Por su parte, Batu advirtió que una nueva acción militar israelí tendrá repercusiones amplias más allá de Gaza. Y apunta a que socavará directamente la credibilidad del presidente Trump, el éxito del marco de la Junta de Paz y cualquier camino hacia la autodeterminación palestina.
El analista indicó que el plan de 20 puntos de Trump y la resolución del Consejo de Seguridad de la ONU no contienen ninguna referencia directa a la autodeterminación inmediata. En cambio, ambos documentos delinean un camino condicional contingente a reformas y desmilitarización, circunstancias que están lejos de cumplirse.
Batu también aludió a los registros de la historia que muestran que las grandes operaciones israelíes pasadas en Gaza a menudo llevaron a Hamás y grupos aliados a la clandestinidad, reforzando la postura antiisraelí de las estructuras tribales, y consolidando el sentimiento público en torno a pérdidas compartidas.
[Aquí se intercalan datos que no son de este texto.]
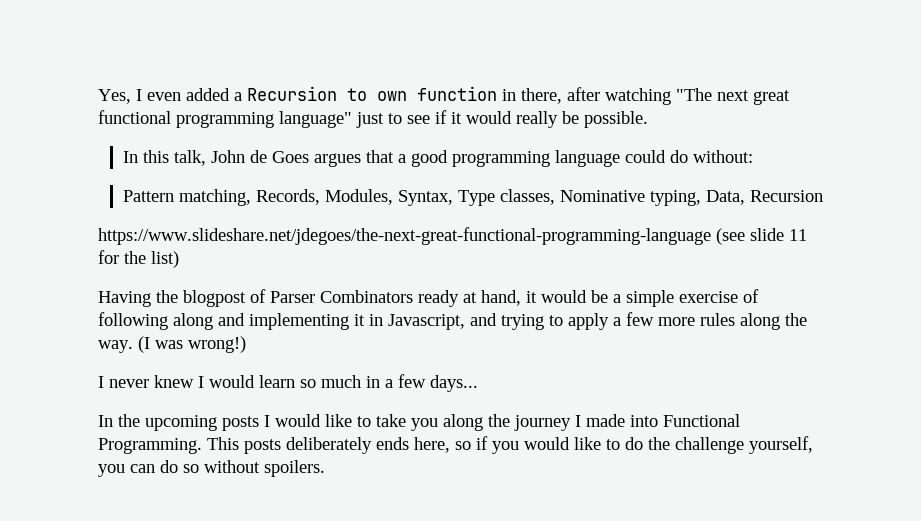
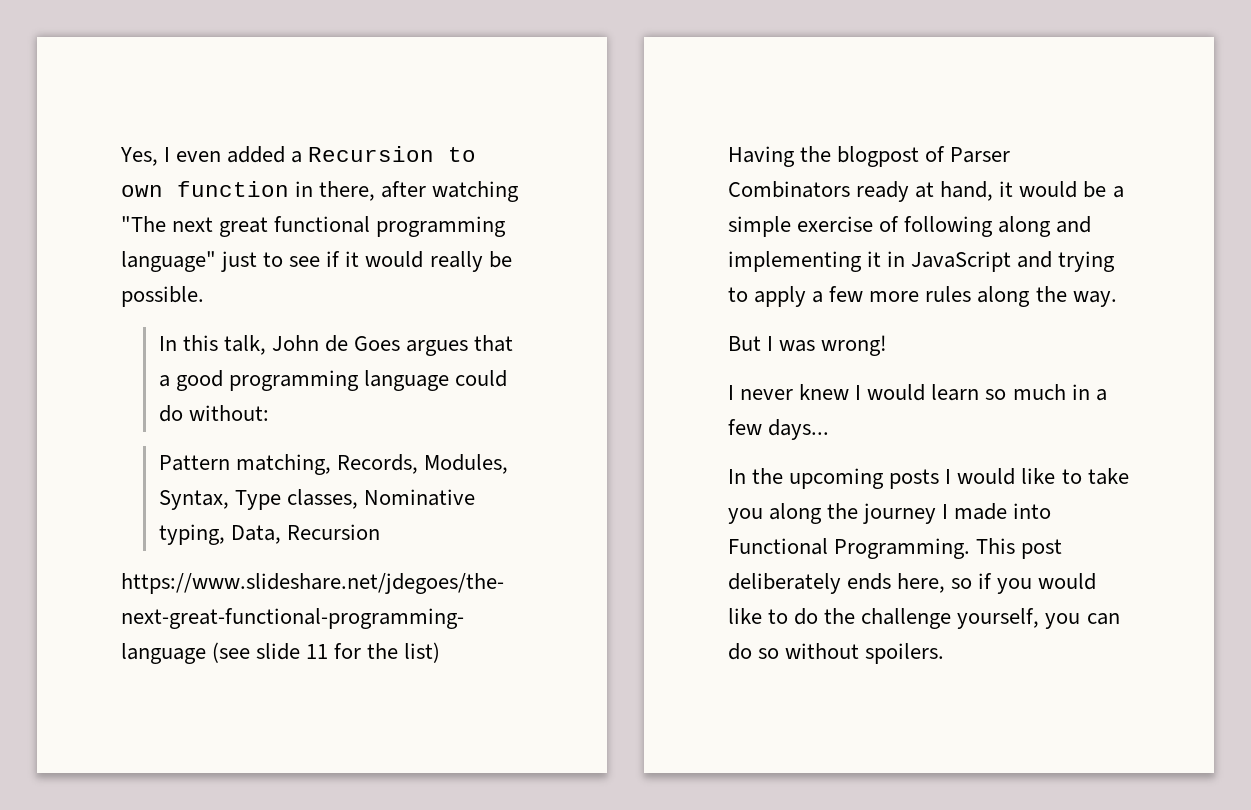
[388,314,465,330] Javascript, -> [911,251,1012,272] JavaScript
[138,336,246,353] (I was wrong!) -> [728,335,888,356] // But I was wrong!
[244,439,281,454] posts -> [1021,539,1063,559] post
Aproximadamente, una de cada 33 personas en Gaza ha sido asesinada, señaló, lo que significa que "casi cada segunda o tercera familia" en el enclave ha experimentado una pérdida, una estadística cruda que ha endurecido la oposición palestina a Israel.
Los grupos opuestos a Hamás, agregó, permanecen en gran medida confinados a áreas controladas por Israel y carecen de influencia decisiva en otros lugares.
Finalmente, Batu sostuvo que Estados Unidos podría tomar "otros pasos" para forzar a Hamás a deponer las armas. “Un retorno a la ofensiva es poco probable en el corto plazo si Hamás no insiste en permanecer en el poder, lo cual no es una opción a los ojos de Estados Unidos”, concluyó.